Welcome! I'm sure your mother cat will bring the kittens when they're big enough to eat regular cat food. 

I hope you will be getting her spayed soon. They can get pregnant while still nursing the little ones, unfortunately. There are some organizations listed in this forum that will give you a good price to spay her and spay/neuter the little ones. 

If you pet the kittens and get them socialized (food is a great way to make friends!) some shelters will find homes for them. Good luck!


----------



## Heidi n Q (Nov 22, 2006)

Welcome to CatForum.

IME, mamma cats will bring their kittens to the best "food station" during the stage of their development when she takes them on 'field trips' to learn their territory, how to navigate it and learn survival skills before she chases them off and OUT of her territory so she can prepare to raise her next litter and preserve those food and shelter resources for herself.

Malibu (completely feral at the time) brought me her litter when they were about 8wks old and I had another cat just *bring* me her two kittens in a rain-storm and I brought all three inside to socialize and adopt out.
heidi =^..^=


----------



## Mitts & Tess (Sep 4, 2004)

Rule of thumb is to take kittens between 4-8 weeks to socialize them. 12 weeks is usually our cut off since by then the mother cat has taught them well how to survive as a feral. Its not to say you cant bring them around 12 weeks and older but you just have a bit more to over come in the socializing.

sometimes if you follow the mom at a distance you can see where she is keeping the kittens. I would be arranging right now getting a trap and finding a place to have this mom spayed or you will be back in the same boat with more kittens right away! Its so hard on the moms to keep having litter after litter wrecking its health and any quality of life it could have as a cared for feral!
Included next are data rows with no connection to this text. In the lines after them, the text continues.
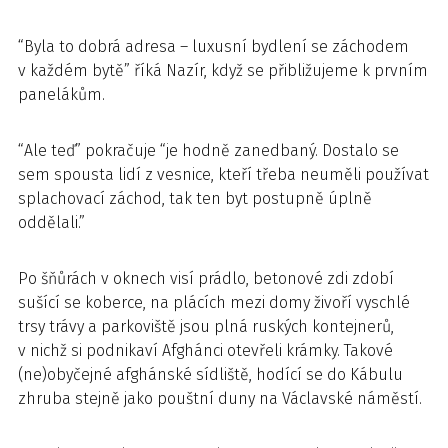
“Byla to dobrá adresa – luxusní bydlení se záchodem
v každém bytě” říká Nazír, když se přibližujeme k prvním
panelákům.
“Ale teď” pokračuje “je hodně zanedbaný. Dostalo se
sem spousta lidí z vesnice, kteří třeba neuměli používat
splachovací záchod, tak ten byt postupně úplně
oddělali.”
Po šňůrách v oknech visí prádlo, betonové zdi zdobí
sušící se koberce, na plácích mezi domy živoří vyschlé
trsy trávy a parkoviště jsou plná ruských kontejnerů,
v nichž si podnikaví Afghánci otevřeli krámky. Takové
(ne)obyčejné afghánské sídliště, hodící se do Kábulu
zhruba stejně jako pouštní duny na Václavské náměstí.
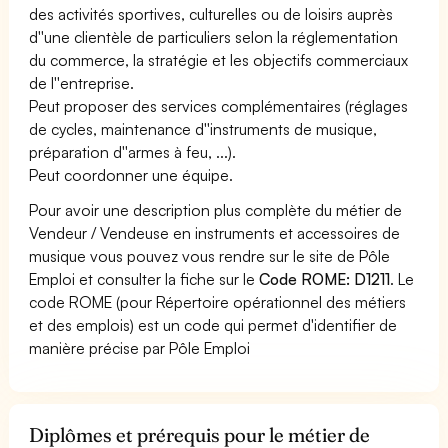
des activités sportives, culturelles ou de loisirs auprès
d''une clientèle de particuliers selon la réglementation
du commerce, la stratégie et les objectifs commerciaux
de l''entreprise.
Peut proposer des services complémentaires (réglages
de cycles, maintenance d''instruments de musique,
préparation d''armes à feu, ...).
Peut coordonner une équipe.
Pour avoir une description plus complète du métier de
Vendeur / Vendeuse en instruments et accessoires de
musique vous pouvez vous rendre sur le site de Pôle
Emploi et consulter la fiche sur le
Code ROME: D1211
. Le
code ROME (pour Répertoire opérationnel des métiers
et des emplois) est un code qui permet d'identifier de
manière précise par Pôle Emploi
Diplômes et prérequis pour le métier de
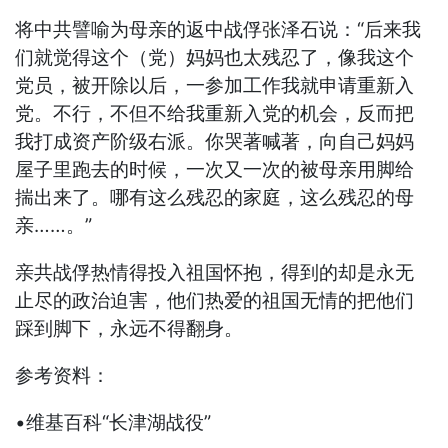
将中共譬喻为母亲的返中战俘张泽石说：“后来我
们就觉得这个（党）妈妈也太残忍了，像我这个
党员，被开除以后，一参加工作我就申请重新入
党。不行，不但不给我重新入党的机会，反而把
我打成资产阶级右派。你哭著喊著，向自己妈妈
屋子里跑去的时候，一次又一次的被母亲用脚给
揣出来了。哪有这么残忍的家庭，这么残忍的母
亲……。”
亲共战俘热情得投入祖国怀抱，得到的却是永无
止尽的政治迫害，他们热爱的祖国无情的把他们
踩到脚下，永远不得翻身。
参考资料：
•维基百科“长津湖战役”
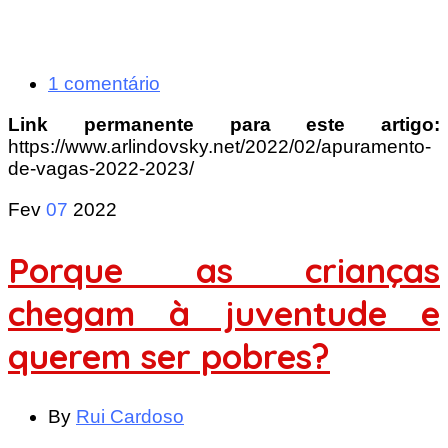
1 comentário
Link permanente para este artigo:
https://www.arlindovsky.net/2022/02/apuramento-
de-vagas-2022-2023/
Fev
07
2022
Porque as crianças
chegam à juventude e
querem ser pobres?
By
Rui Cardoso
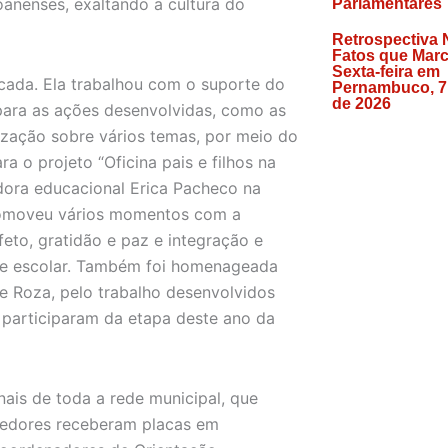
anenses, exaltando a cultura do
Parlamentares
Retrospectiva 
Fatos que Mar
Sexta-feira em
cada. Ela trabalhou com o suporte do
Pernambuco, 7
de 2026
para as ações desenvolvidas, como as
ização sobre vários temas, por meio do
ra o projeto “Oficina pais e filhos na
adora educacional Erica Pacheco na
promoveu vários momentos com a
eto, gratidão e paz e integração e
nte escolar. Também foi homenageada
 Roza, pelo trabalho desenvolvidos
 participaram da etapa deste ano da
nais de toda a rede municipal, que
cedores receberam placas em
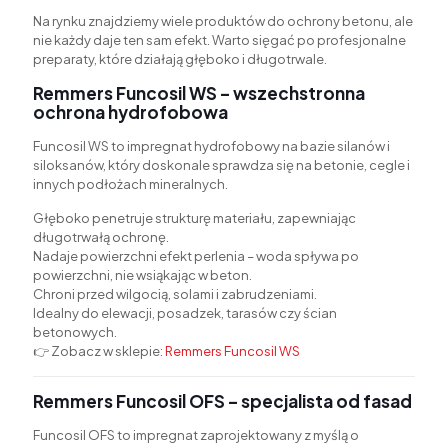
Na rynku znajdziemy wiele produktów do ochrony betonu, ale
nie każdy daje ten sam efekt. Warto sięgać po profesjonalne
preparaty, które działają głęboko i długotrwale.
Remmers Funcosil WS – wszechstronna
ochrona hydrofobowa
Funcosil WS to impregnat hydrofobowy na bazie silanów i
siloksanów, który doskonale sprawdza się na betonie, cegle i
innych podłożach mineralnych.
Głęboko penetruje strukturę materiału, zapewniając
długotrwałą ochronę.
Nadaje powierzchni efekt perlenia – woda spływa po
powierzchni, nie wsiąkając w beton.
Chroni przed wilgocią, solami i zabrudzeniami.
Idealny do elewacji, posadzek, tarasów czy ścian
betonowych.
👉 Zobacz w sklepie:
Remmers Funcosil WS
Remmers Funcosil OFS – specjalista od fasad
Funcosil OFS to impregnat zaprojektowany z myślą o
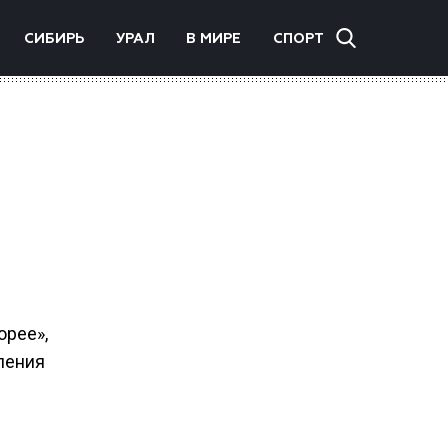
СИБИРЬ
УРАЛ
В МИРЕ
СПОРТ
орее»,
ления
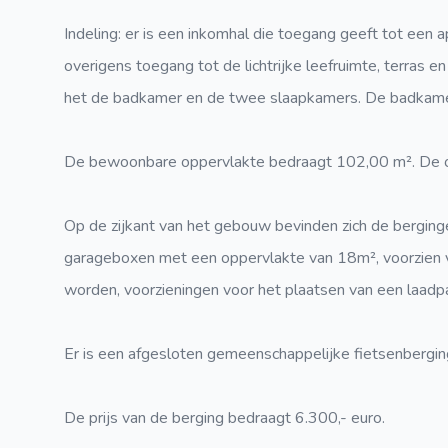
Indeling: er is een inkomhal die toegang geeft tot een 
overigens toegang tot de lichtrijke leefruimte, terras e
het de badkamer en de twee slaapkamers. De badkamer
De bewoonbare oppervlakte bedraagt 102,00 m². De op
Op de zijkant van het gebouw bevinden zich de berginge
garageboxen met een oppervlakte van 18m², voorzien 
worden, voorzieningen voor het plaatsen van een laadpa
Er is een afgesloten gemeenschappelijke fietsenberging
De prijs van de berging bedraagt 6.300,- euro.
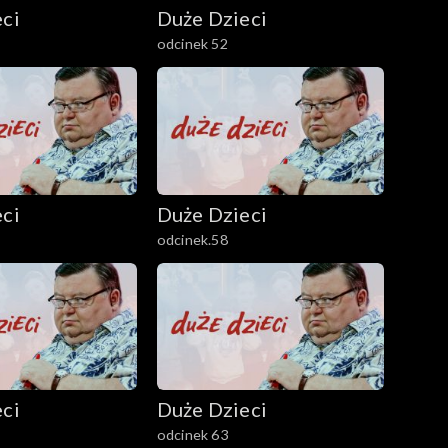
ci
Duże Dzieci
odcinek 52
ci
Duże Dzieci
odcinek.58
ci
Duże Dzieci
odcinek 63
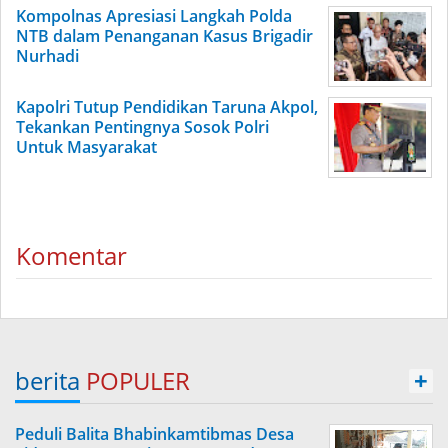
Kompolnas Apresiasi Langkah Polda
NTB dalam Penanganan Kasus Brigadir
Nurhadi
Kapolri Tutup Pendidikan Taruna Akpol,
Tekankan Pentingnya Sosok Polri
Untuk Masyarakat
Komentar
berita
POPULER
+
Peduli Balita Bhabinkamtibmas Desa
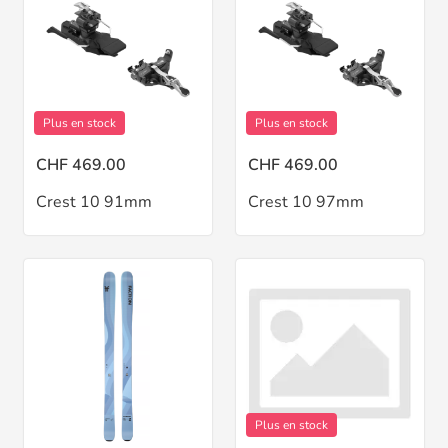
Plus en stock
Plus en stock
CHF 469.00
CHF 469.00
Crest 10 91mm
Crest 10 97mm
Plus en stock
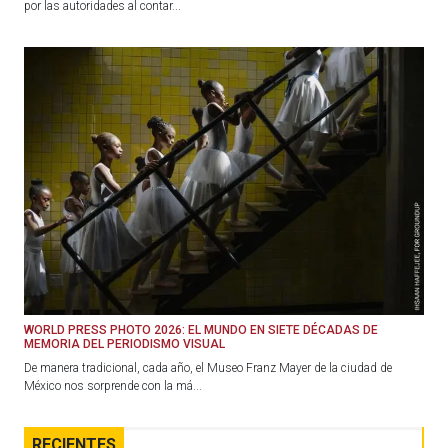
por las autoridades al contar...
WORLD PRESS PHOTO 2026: EL MUNDO EN SIETE DÉCADAS DE
MEMORIA DEL PERIODISMO VISUAL
De manera tradicional, cada año, el Museo Franz Mayer de la ciudad de
México nos sorprende con la má...
RECIENTES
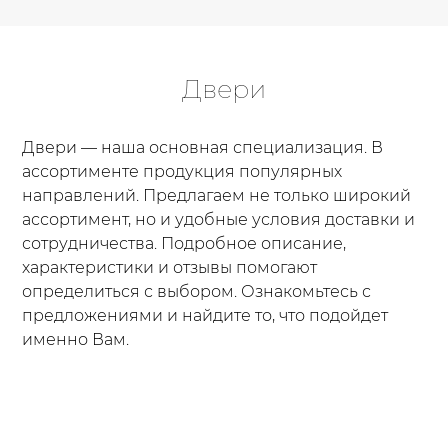
Двери
Двери — наша основная специализация. В
ассортименте продукция популярных
направлений. Предлагаем не только широкий
ассортимент, но и удобные условия доставки и
сотрудничества. Подробное описание,
характеристики и отзывы помогают
определиться с выбором. Ознакомьтесь с
предложениями и найдите то, что подойдет
именно Вам.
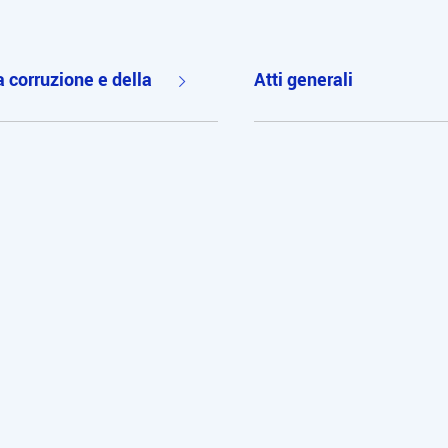
a corruzione e della
Atti generali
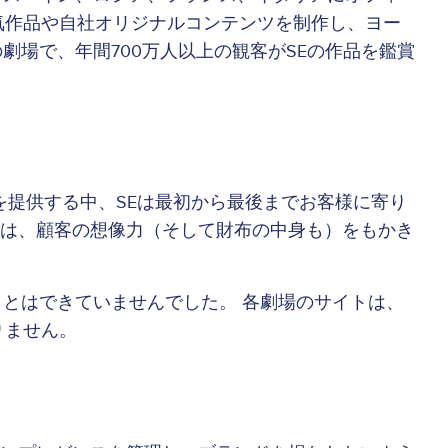
気作品や自社オリジナルコンテンツを制作し、ヨー
劇場で、年間700万人以上の観客がSEの作品を鑑賞
を提供する中、SEは最初から最後までお客様に寄り
は、顧客の想像力（そして財布の中身も）をもかき
とはできていませんでした。 各劇場のサイトは、
りません。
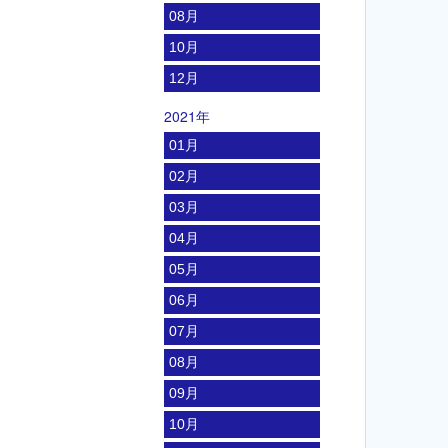
08月
10月
12月
2021年
01月
02月
03月
04月
05月
06月
07月
08月
09月
10月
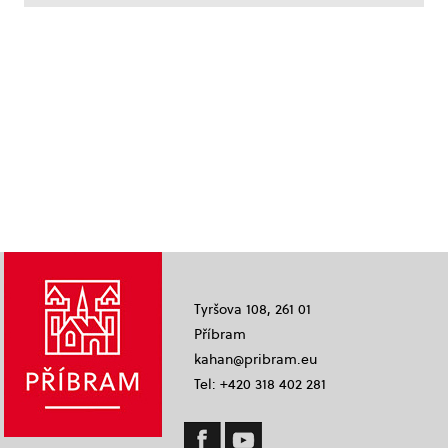
Tyršova 108, 261 01
Příbram
kahan@pribram.eu
Tel: +420 318 402 281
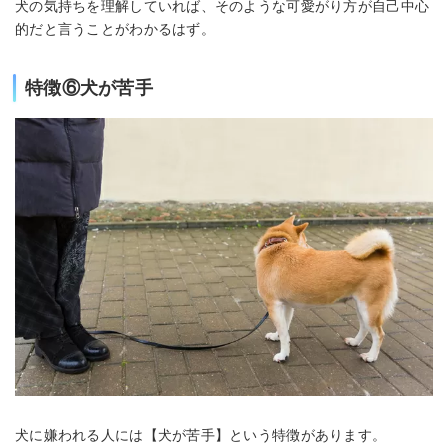
犬の気持ちを理解していれば、そのような可愛がり方が自己中心
的だと言うことがわかるはず。
特徴⑥犬が苦手
犬に嫌われる人には【犬が苦手】という特徴があります。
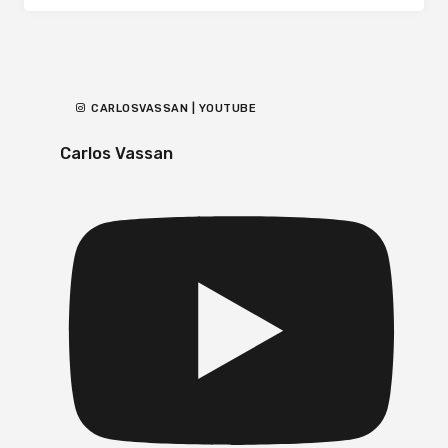
CARLOSVASSAN | YOUTUBE
Carlos Vassan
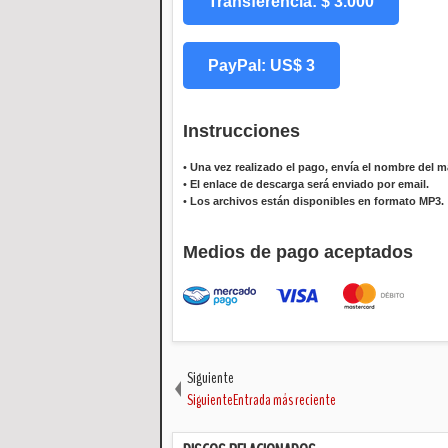
Transferencia: $ 3.000
PayPal: US$ 3
Instrucciones
•
Una vez realizado el pago, envía el nombre del ma
•
El enlace de descarga será enviado por email.
•
Los archivos están disponibles en formato MP3.
Medios de pago aceptados
Siguiente
SiguienteEntrada más reciente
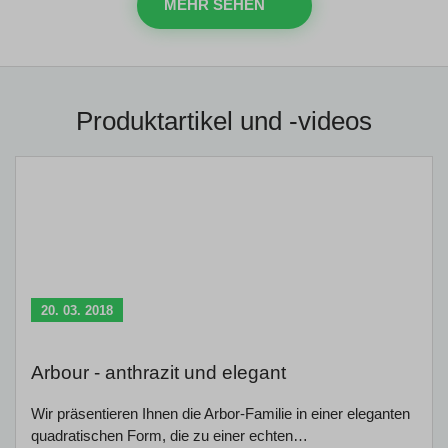
MEHR SEHEN
Produktartikel und -videos
20. 03. 2018
Arbour - anthrazit und elegant
Wir präsentieren Ihnen die Arbor-Familie in einer eleganten
quadratischen Form, die zu einer echten…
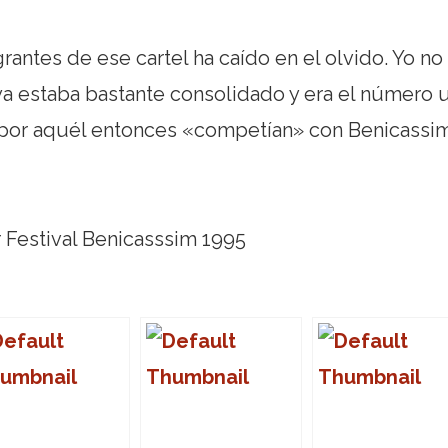
rantes de ese cartel ha caído en el olvido. Yo no 
ya estaba bastante consolidado y era el número 
e por aquél entonces «competían» con Benicassim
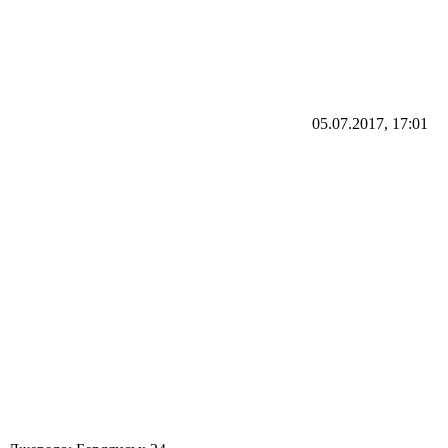
05.07.2017, 17:01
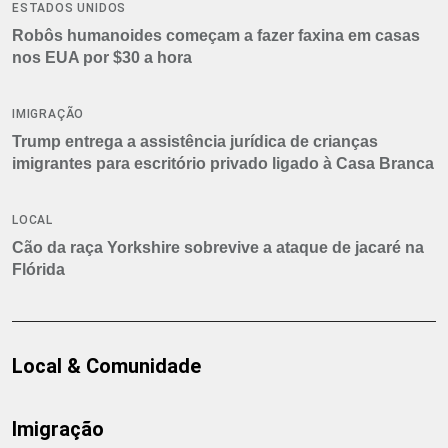
ESTADOS UNIDOS
Robôs humanoides começam a fazer faxina em casas
nos EUA por $30 a hora
IMIGRAÇÃO
Trump entrega a assistência jurídica de crianças
imigrantes para escritório privado ligado à Casa Branca
LOCAL
Cão da raça Yorkshire sobrevive a ataque de jacaré na
Flórida
Local & Comunidade
Imigração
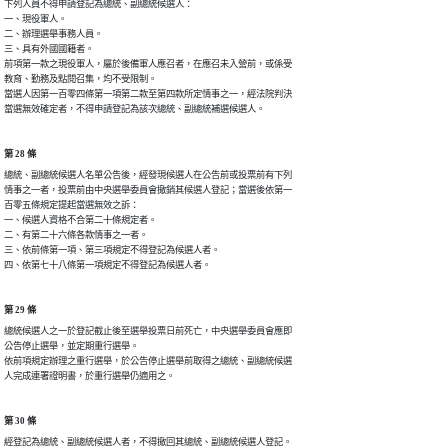
下列人員不得申請登記為總統、副總統候選人：

一、現役軍人。

二、辦理選舉事務人員。

三、具有外國國籍者。

前項第一款之現役軍人，屬於後備軍人應召者，在應召未入營前，或係受

教育、勤務及點閱召集，均不受限制。

當選人因第一百零四條第一項第二款至第四款所定情事之一，經法院判決

當選無效確定者，不得申請登記為該次總統、副總統補選候選人。
第 28 條
總統、副總統候選人名單公告後，經發現候選人在公告前或投票前有下列

情事之一者，投票前由中央選舉委員會撤銷其候選人登記；當選後依第一

百零五條規定提起當選無效之訴：

一、候選人資格不合第二十條規定者。

二、有第二十六條各款情事之一者。

三、依前條第一項、第三項規定不得登記為候選人者。

四、依第七十八條第一項規定不得登記為候選人者。
第 29 條
總統候選人之一於登記截止後至選舉投票日前死亡，中央選舉委員會應即

公告停止選舉，並定期重行選舉。

依前項規定辦理之重行選舉，於公告停止選舉前取得之總統、副總統候選

人完成連署證明書，於重行選舉仍適用之。
第 30 條
經登記為總統、副總統候選人者，不得撤回其總統、副總統候選人登記。
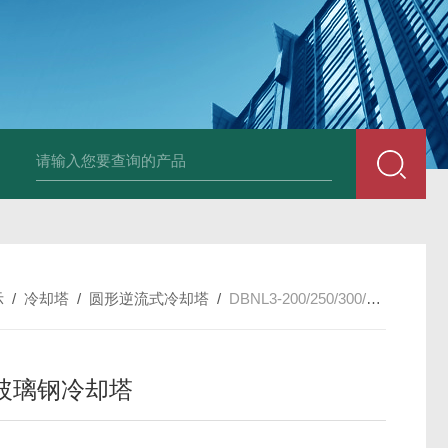
箱风机
储能柜专用风机
PF-200/300/400/500排气扇/卫生间通风器
储
示
/
冷却塔
/
圆形逆流式冷却塔
/
DBNL3-200/250/300/350逆流玻璃钢冷却塔
玻璃钢冷却塔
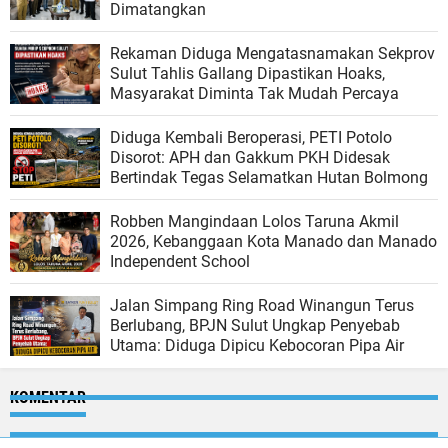
Dimatangkan
Rekaman Diduga Mengatasnamakan Sekprov
Sulut Tahlis Gallang Dipastikan Hoaks,
Masyarakat Diminta Tak Mudah Percaya
Diduga Kembali Beroperasi, PETI Potolo
Disorot: APH dan Gakkum PKH Didesak
Bertindak Tegas Selamatkan Hutan Bolmong
Robben Mangindaan Lolos Taruna Akmil
2026, Kebanggaan Kota Manado dan Manado
Independent School
Jalan Simpang Ring Road Winangun Terus
Berlubang, BPJN Sulut Ungkap Penyebab
Utama: Diduga Dipicu Kebocoran Pipa Air
KOMENTAR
Keep us posted. Plus we love photos if you have them. Fingers crossed


----------



## kitty13 (Jul 20, 2010)

Thanks for all the great advice! We have 21 kitties and this mama cat is the only one we couldn't trap and spay. While pregnant and now with the babies "somewhere" she has become much tamer. We'll trap her for sure! I know a kitty who got pregnant again while nursing.... our vet told us to bring her in (with kittens in tow) as soon as we located all of them and they'd spay her. 

We had a feral cat with a litter of kittens nearby last year. We fed her near the shed where the kittens were born and at 6 weeks-to-the-day she brought all four of them into our house. What a wonderful surprise! I'll never forget how touched I was that she trusted me that much..... and of course the kittens are spayed, neutered and have good homes.


----------



## kitty13 (Jul 20, 2010)

By the way Heidi, I do sometimes feel like I am a "food station". lol With 21 cats and 3 dogs I spend an inordinate amount of time feeding, washing bowls and doing housework. Wouldn't trade one second of it for any amount of money!!!!


----------